Unfortunately, we’ll have to wait and see.

Because while it is true that budgets generally set the course for the next fiscal year, if not the next three, O’Neil as the minister responsible for cyber security is concurrently in the process of revamping Australia’s national cyber security strategy.

Ahead of the strategy’s release, the government must grapple with this question: Is it possible to become the most cyber secure nation by 2030 without a significant net increase in government funding and investment in cyber programs?

If the government decides its stated ambition for cyber must be met within the existing budget envelope, that inevitably limits the number of levers at their disposal.

When contemplating what other levers may therefore be leaned on more heavily, regulation would appear to be an obvious one.

Minister O’Neil has recently spoken about her enthusiasm for “good regulation”, noting that “despite the great willingness of businesses and industry… sometimes the law is going to be necessary.”

It is understandable then that industry is starting to see the cyber road ahead is likely to involve more stick than carrot, with the burden of safeguarding Australians to be largely borne by the private sector.

There is no doubt business leaders are already alive to the acute operational, financial and reputational risks posed by cyber threats. Recent months have rightly seen cyber concerns in Australian businesses shift from the IT help desk to the boardroom table.

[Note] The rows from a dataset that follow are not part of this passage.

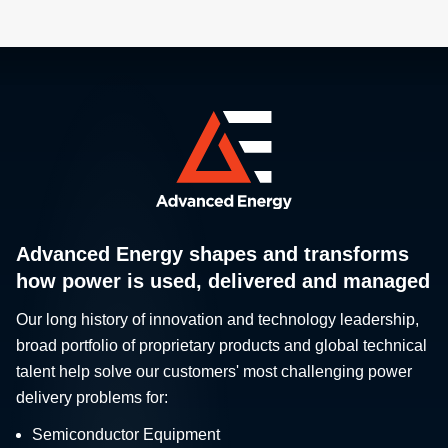
Advanced Energy shapes and transforms
how power is used, delivered and managed
Our long history of innovation and technology leadership,
broad portfolio of proprietary products and global technical
talent help solve our customers' most challenging power
delivery problems for:
Semiconductor Equipment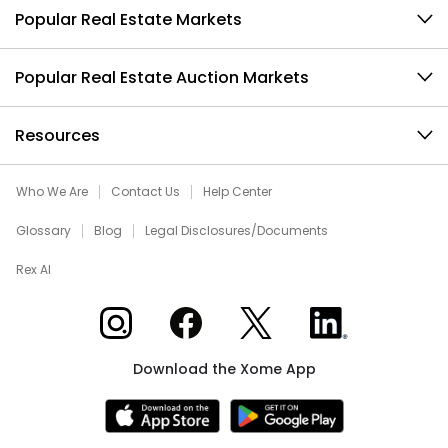
Popular Real Estate Markets
Popular Real Estate Auction Markets
Resources
Who We Are
Contact Us
Help Center
Glossary
Blog
Legal Disclosures/Documents
Rex AI
Xome on Instagram
Xome on Facebook
Xome on X
Xome on LinkedIn
Download the Xome App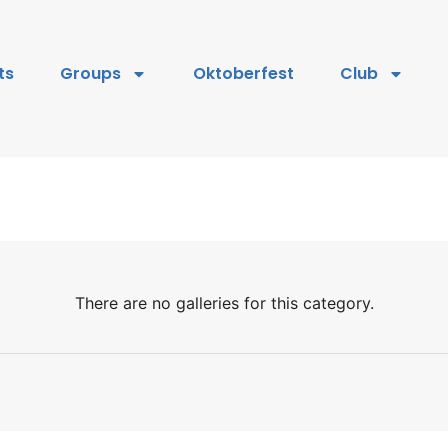
ts
Groups
Oktoberfest
Club
There are no galleries for this category.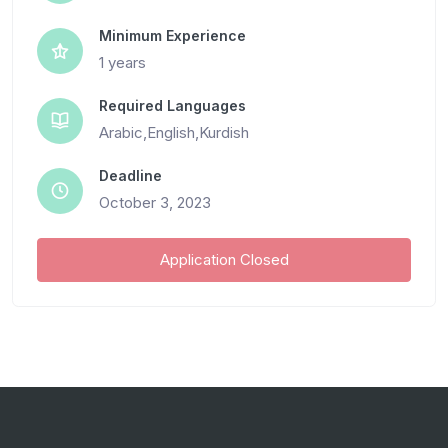
Minimum Experience
1 years
Required Languages
Arabic,English,Kurdish
Deadline
October 3, 2023
Application Closed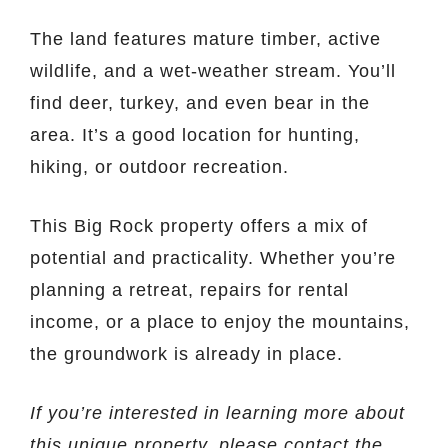
The land features mature timber, active
wildlife, and a wet-weather stream. You’ll
find deer, turkey, and even bear in the
area. It’s a good location for hunting,
hiking, or outdoor recreation.
This Big Rock property offers a mix of
potential and practicality. Whether you’re
planning a retreat, repairs for rental
income, or a place to enjoy the mountains,
the groundwork is already in place.
If you’re interested in learning more about
this unique property, please contact the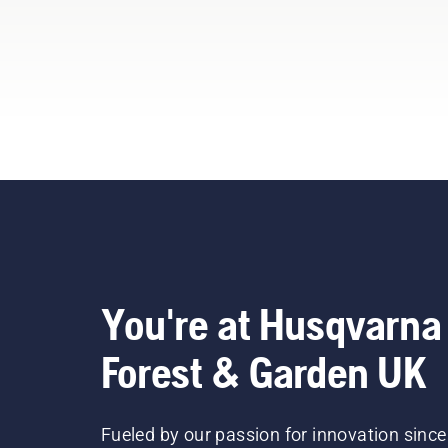
You're at Husqvarna
Forest & Garden UK
Fueled by our passion for innovation since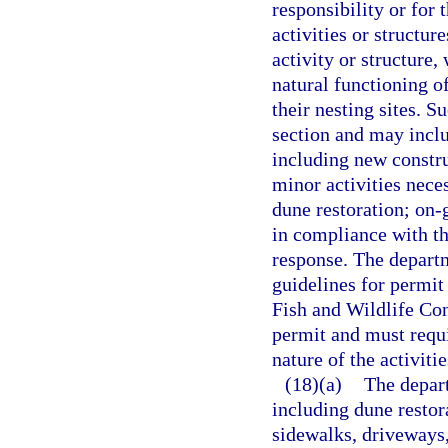
responsibility or for 
activities or structur
activity or structure,
natural functioning o
their nesting sites. S
section and may includ
including new constru
minor activities neces
dune restoration; on-
in compliance with t
response. The departme
guidelines for permit
Fish and Wildlife Co
permit and must requi
nature of the activiti
(18)(a)
The depart
including dune restor
sidewalks, driveways,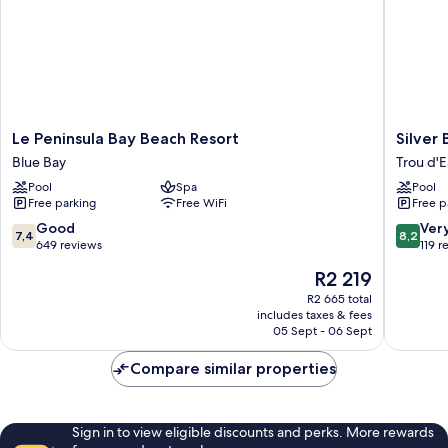
Le
Silver
Le Peninsula Bay Beach Resort
Silver
Peninsula
Beach
Blue Bay
Trou d'
Bay
Trou
Pool
Spa
Pool
Beach
d'Eau
Free parking
Free WiFi
Free p
Resort
Douce
Blue
7.4
8.2
Good
Ver
7,4
8,2
Bay
out
out
649 reviews
119 r
of
of
The
R2 219
10,
10,
price
Good,
Very
R2 665 total
is
includes taxes & fees
649
good,
R2 219
05 Sept - 06 Sept
reviews
119
reviews
Compare similar properties
Sign in to view eligible discounts and perks. More rewards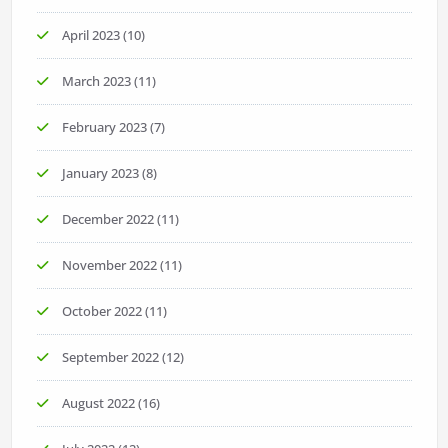
April 2023
(10)
March 2023
(11)
February 2023
(7)
January 2023
(8)
December 2022
(11)
November 2022
(11)
October 2022
(11)
September 2022
(12)
August 2022
(16)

While industry comes to grips with the commercial implications of cyber risk being realised, should they also be preparing themselves for an onslaught of regulatory costs that may be heading their way as Australia moves further into the “cyber century”?

As the cyber security strategy moves into its final months of consultation and drafting, now is the time for government to fine tune its engagement with industry and begin to provide more clarity on this question.

While it is vital for government to calibrate a strategy that harnesses the immense cyber strengths of the private sector, a more secure future for Australia can only be built on a meaningful partnership between business, government, and the community.